Even if workers accept the claim that an agreement would be very complex, that is only an argument for presenting the full details of the contract. This includes a line-by-line copy with all the normally concealed “letters of understanding,” the major briefs presented by both sides in reaching the agreement, notes from the union and the company, and any other relevant material used to reach the agreement.

The real reason the UAW won’t give these details is because if workers knew what was being planned they would rebel against this gang of company agents.

The World Socialist Web Site and the WSWS Autoworker Newsletter issues the following warning: everything the UAW says is a lie. The UAW is committed to a further destruction of jobs and living standards. Furthermore, it is entirely probable that the UAW already knows the details of the agreement and is focused entirely on how to force the rotten deal through.

Autoworkers must take it upon themselves to build rank-and-file committees that are free from the authority of the UAW. In every factory workers should elect such committees, made up of the most militant and self-sacrificing workers, to mobilize the ranks to demand that all the details of the contract negotiations be made public immediately.

It is preposterous that the 140,000 autoworkers that will have to labor under the terms of the contract are the only ones who are not allowed to read it from top to bottom. Workers have the right to know all of the details, including points on Alternative Work Schedule, the VEBA scheme, tiered wages, the pace of the assembly line, the timing of work breaks, the length of bathroom breaks and workplace safety precautions.

They must know what the contract says about the procedure for stopping production when a worker is hurt at work, the status of transfer employees and the ability of transfers to be with their families, sick days, back-pay, longer-term medical leave, management’s arbitrary “case pending” disciplinary measures, any other issues that workers want to raise.

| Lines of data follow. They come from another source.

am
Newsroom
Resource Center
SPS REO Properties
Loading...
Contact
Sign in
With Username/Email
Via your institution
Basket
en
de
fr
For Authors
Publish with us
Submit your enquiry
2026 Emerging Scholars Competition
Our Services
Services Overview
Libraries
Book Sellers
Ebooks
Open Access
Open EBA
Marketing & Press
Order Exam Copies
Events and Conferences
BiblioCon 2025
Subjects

Rank-and-file committees must demand that the full contract—not bogus “highlights”—be presented to workers with all relevant accompanying documents weeks in advance of any vote. A few weeks to study the contract is a small amount of time compared with the four years or more during which time workers will have to bear the burden of the contract terms. Workers have the right to know what they are signing-up for.

The committees will demand that no signing bonus be dangled over the heads of workers to force a “yes” vote—the company and union must not be allowed to use the pressures of economic hardship brought on by the prior sell-out contracts they negotiated to force an even worse set of terms.

Further, the union must not be allowed to use the terms of the contract to pit workers against one another and force a split vote that guarantees the passage of a bad contract. The UAW’s policy of different wages for the same work was aimed at turning workers against one another and undermining working class unity—such pro-company tricks must be opposed.

Through the formation of rank-and-file committees, the overwhelming majority of autoworkers must raise these issues as demands, and not as petitions to the UAW. The workers must conduct a massive campaign amongst themselves and with their class allies in other industries in the US and internationally to wage a unified fight against the companies and their union cronies. It is only on this basis that workers can begin to wage an international counteroffensive against decades of devastating sellouts imposed by the union-company alliance.